== Input ==
########
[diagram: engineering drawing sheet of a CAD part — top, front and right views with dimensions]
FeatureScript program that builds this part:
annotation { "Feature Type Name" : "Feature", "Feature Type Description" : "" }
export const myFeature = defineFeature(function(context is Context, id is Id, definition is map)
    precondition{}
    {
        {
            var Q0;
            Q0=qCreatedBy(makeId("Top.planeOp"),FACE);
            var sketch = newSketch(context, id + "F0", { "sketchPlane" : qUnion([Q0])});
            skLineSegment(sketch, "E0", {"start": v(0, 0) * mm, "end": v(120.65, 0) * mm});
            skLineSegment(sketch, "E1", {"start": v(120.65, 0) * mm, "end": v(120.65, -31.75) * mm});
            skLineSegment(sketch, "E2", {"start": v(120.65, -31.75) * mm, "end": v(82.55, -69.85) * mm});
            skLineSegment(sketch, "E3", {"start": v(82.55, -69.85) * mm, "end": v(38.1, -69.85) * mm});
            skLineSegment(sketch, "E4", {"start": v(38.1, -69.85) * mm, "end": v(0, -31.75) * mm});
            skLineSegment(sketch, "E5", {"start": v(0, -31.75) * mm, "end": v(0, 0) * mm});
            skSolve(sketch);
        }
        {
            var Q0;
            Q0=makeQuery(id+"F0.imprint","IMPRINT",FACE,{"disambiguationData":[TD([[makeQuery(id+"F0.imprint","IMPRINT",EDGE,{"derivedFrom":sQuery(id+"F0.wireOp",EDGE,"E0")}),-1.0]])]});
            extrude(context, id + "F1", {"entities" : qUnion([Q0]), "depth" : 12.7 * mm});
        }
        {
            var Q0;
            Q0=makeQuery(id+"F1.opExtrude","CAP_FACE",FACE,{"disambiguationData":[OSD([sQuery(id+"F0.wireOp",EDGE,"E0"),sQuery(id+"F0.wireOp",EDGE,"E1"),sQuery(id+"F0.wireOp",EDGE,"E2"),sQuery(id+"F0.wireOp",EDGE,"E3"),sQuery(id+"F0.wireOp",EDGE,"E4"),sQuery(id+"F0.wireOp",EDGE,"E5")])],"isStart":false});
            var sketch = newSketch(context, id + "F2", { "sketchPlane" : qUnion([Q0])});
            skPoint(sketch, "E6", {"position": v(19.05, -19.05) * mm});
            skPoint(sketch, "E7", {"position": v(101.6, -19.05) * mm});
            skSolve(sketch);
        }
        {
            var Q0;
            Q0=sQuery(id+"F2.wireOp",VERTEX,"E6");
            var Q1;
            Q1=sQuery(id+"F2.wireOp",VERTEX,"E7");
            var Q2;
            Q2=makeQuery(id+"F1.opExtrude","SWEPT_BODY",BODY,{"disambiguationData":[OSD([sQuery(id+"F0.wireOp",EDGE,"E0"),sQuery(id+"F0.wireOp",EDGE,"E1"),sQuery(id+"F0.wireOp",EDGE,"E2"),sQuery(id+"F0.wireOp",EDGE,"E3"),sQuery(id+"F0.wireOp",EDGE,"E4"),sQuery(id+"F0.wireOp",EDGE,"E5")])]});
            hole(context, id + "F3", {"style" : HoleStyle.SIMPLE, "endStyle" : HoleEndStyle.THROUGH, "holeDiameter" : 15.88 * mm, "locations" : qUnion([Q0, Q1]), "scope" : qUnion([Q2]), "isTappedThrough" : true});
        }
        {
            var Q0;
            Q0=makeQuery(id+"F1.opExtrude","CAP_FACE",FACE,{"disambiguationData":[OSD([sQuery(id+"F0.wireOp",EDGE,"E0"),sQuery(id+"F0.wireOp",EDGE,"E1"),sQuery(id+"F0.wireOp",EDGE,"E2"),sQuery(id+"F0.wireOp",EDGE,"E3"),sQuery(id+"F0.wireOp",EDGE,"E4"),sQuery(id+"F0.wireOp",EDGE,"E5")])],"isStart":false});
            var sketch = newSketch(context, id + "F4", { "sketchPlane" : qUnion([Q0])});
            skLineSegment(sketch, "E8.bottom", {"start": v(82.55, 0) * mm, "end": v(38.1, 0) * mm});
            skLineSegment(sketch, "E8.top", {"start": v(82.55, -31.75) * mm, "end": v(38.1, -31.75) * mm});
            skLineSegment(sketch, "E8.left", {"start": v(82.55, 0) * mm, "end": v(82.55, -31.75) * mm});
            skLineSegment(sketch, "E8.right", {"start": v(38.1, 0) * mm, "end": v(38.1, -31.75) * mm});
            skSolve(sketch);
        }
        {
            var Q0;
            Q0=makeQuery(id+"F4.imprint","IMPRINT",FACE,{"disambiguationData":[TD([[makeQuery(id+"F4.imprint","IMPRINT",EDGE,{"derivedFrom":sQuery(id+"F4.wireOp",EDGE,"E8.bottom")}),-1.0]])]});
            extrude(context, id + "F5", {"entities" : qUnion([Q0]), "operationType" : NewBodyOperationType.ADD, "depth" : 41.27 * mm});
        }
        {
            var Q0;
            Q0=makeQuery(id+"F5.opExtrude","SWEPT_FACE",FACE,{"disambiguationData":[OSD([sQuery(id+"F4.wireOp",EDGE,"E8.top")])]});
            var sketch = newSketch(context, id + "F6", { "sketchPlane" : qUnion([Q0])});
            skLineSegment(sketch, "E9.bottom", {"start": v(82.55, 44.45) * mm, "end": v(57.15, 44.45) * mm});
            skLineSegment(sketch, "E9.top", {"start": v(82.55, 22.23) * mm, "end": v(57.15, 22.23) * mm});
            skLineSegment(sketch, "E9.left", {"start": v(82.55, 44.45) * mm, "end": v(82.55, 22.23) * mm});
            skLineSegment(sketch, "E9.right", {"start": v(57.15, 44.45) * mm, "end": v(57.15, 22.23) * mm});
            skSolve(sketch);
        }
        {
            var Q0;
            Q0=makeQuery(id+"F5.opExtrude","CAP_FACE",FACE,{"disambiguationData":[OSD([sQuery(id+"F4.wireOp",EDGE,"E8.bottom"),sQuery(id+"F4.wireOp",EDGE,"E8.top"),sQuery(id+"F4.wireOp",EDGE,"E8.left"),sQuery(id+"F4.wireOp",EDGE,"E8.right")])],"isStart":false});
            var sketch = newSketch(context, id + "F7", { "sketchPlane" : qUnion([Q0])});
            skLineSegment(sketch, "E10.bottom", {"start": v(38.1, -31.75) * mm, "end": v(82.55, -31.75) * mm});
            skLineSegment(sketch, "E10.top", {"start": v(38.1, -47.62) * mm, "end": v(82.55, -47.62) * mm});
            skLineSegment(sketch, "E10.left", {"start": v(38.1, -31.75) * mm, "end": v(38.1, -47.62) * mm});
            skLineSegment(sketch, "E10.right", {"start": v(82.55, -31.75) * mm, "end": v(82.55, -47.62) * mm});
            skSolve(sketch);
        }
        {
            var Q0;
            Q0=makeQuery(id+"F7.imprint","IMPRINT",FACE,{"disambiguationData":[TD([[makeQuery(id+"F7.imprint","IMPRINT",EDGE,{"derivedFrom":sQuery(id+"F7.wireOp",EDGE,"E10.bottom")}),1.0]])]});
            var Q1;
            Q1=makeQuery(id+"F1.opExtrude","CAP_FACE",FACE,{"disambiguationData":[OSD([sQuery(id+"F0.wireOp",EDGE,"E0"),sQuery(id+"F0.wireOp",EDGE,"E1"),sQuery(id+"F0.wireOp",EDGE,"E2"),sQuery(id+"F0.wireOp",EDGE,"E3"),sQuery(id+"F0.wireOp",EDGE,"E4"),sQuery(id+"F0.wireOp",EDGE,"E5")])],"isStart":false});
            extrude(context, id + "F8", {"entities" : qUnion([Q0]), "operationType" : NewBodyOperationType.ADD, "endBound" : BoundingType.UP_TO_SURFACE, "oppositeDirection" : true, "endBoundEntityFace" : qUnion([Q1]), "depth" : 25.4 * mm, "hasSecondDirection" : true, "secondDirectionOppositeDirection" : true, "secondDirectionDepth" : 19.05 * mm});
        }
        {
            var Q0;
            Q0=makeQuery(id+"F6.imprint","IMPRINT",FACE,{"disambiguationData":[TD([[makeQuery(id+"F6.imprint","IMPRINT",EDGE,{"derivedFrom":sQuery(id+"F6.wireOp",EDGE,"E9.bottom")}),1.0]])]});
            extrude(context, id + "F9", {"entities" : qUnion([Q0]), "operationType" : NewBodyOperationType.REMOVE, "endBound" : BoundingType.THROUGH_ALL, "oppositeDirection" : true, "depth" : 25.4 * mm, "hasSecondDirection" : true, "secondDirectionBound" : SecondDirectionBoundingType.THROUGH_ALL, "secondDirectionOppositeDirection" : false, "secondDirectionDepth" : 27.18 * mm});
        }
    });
########
== Task objective ==
Pull out every line in the items above that contains the string "VERTEX", and treat uppercase and lowercase as different.

== The answer ==
            Q0=sQuery(id+"F2.wireOp",VERTEX,"E6");
            Q1=sQuery(id+"F2.wireOp",VERTEX,"E7");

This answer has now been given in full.